Yeah easily. However I was weak to begin with I guess. I was 92kg as a 6’2” 29 year old male. I am now 82kg at 31. I have largely done 18:6, with OMAD maybe 10% of the time. I have done the occasional 72 hour fast, with my longest fast being 6 days. I have also had periods where I eat like shit.

I used to have a one rep max bench of 80kg, now it’s 105kg, other lifts similar growth however I don’t have the ankles to deadlift (work in progress!)

I do not count calories or macros, but in general I cook my own food/ avoid industrial foods. I religiously never eat soy because to me it’s like rat poison.
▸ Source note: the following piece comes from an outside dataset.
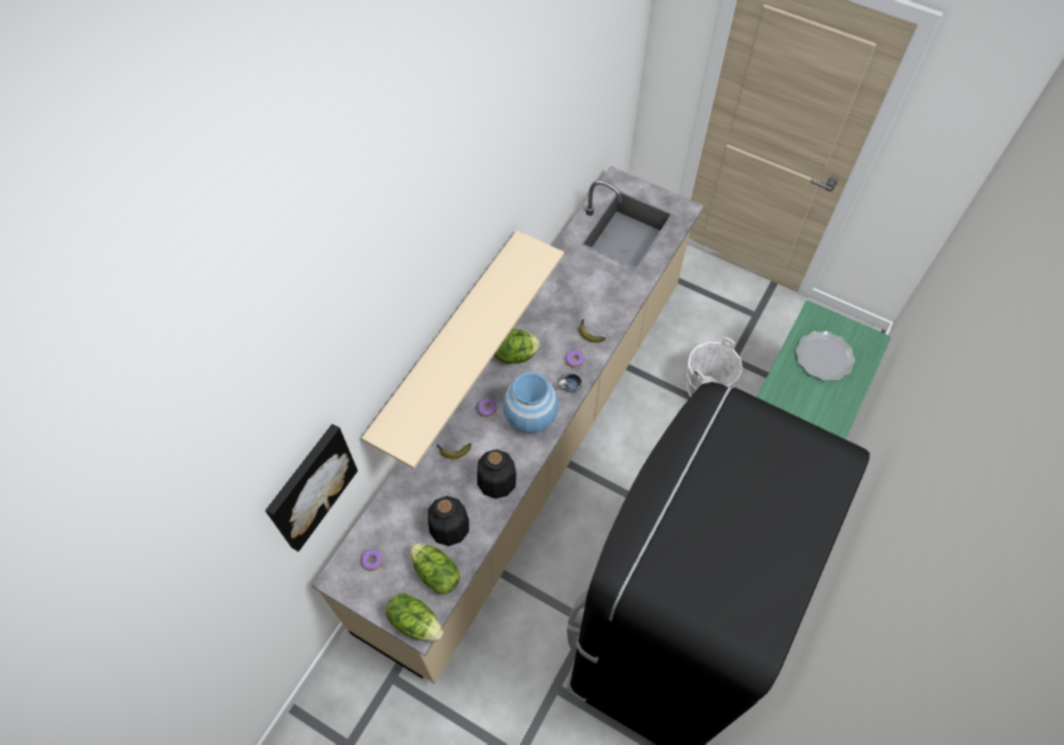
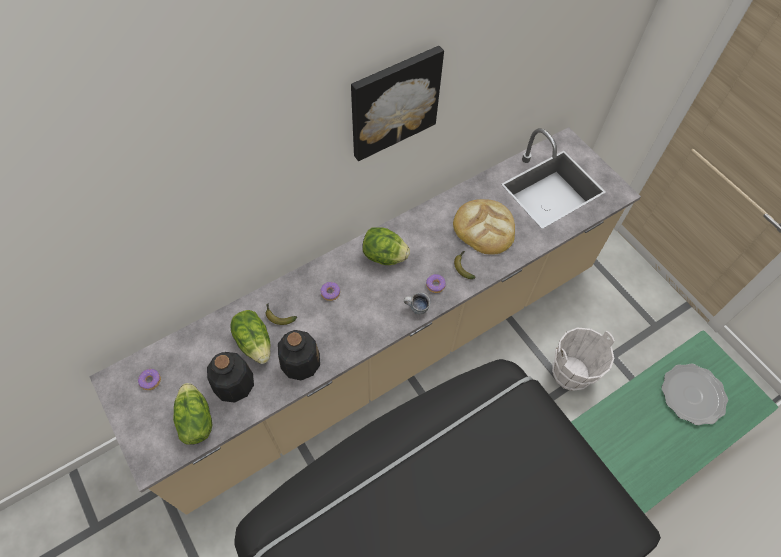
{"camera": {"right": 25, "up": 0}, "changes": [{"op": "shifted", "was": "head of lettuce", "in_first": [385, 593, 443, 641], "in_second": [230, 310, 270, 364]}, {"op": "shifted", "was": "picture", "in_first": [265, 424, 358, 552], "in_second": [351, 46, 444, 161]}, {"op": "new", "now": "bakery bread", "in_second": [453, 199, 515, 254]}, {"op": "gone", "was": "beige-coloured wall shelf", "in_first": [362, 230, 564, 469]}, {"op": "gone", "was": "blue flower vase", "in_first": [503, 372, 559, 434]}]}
It is easy to eat enough food and get enough protein whilst intermittent fasting. The key is to eat enough food and get enough protein!

Answer

I am 27F, 4’11, and 128 lbs

I have gained strength, tone, and muscle endurance with no change in muscle size. This sounds contradictory, but my exercise regime supports this. I do cardio HIIT 5 days a week and functional strength training (moderate weight, high repetitions) 2 days a week.

I hope to gain muscle mass, but I cannot simultaneously gain significant muscle mass while losing weight. Due to my petite size, I aim for 1200 calories per day and 80 g protein. That amount of calories and protein is insufficient to see muscle mass gains.

Ultimately, once I reach my goal weight, I plan to increase calories and protein (g) to gain muscle.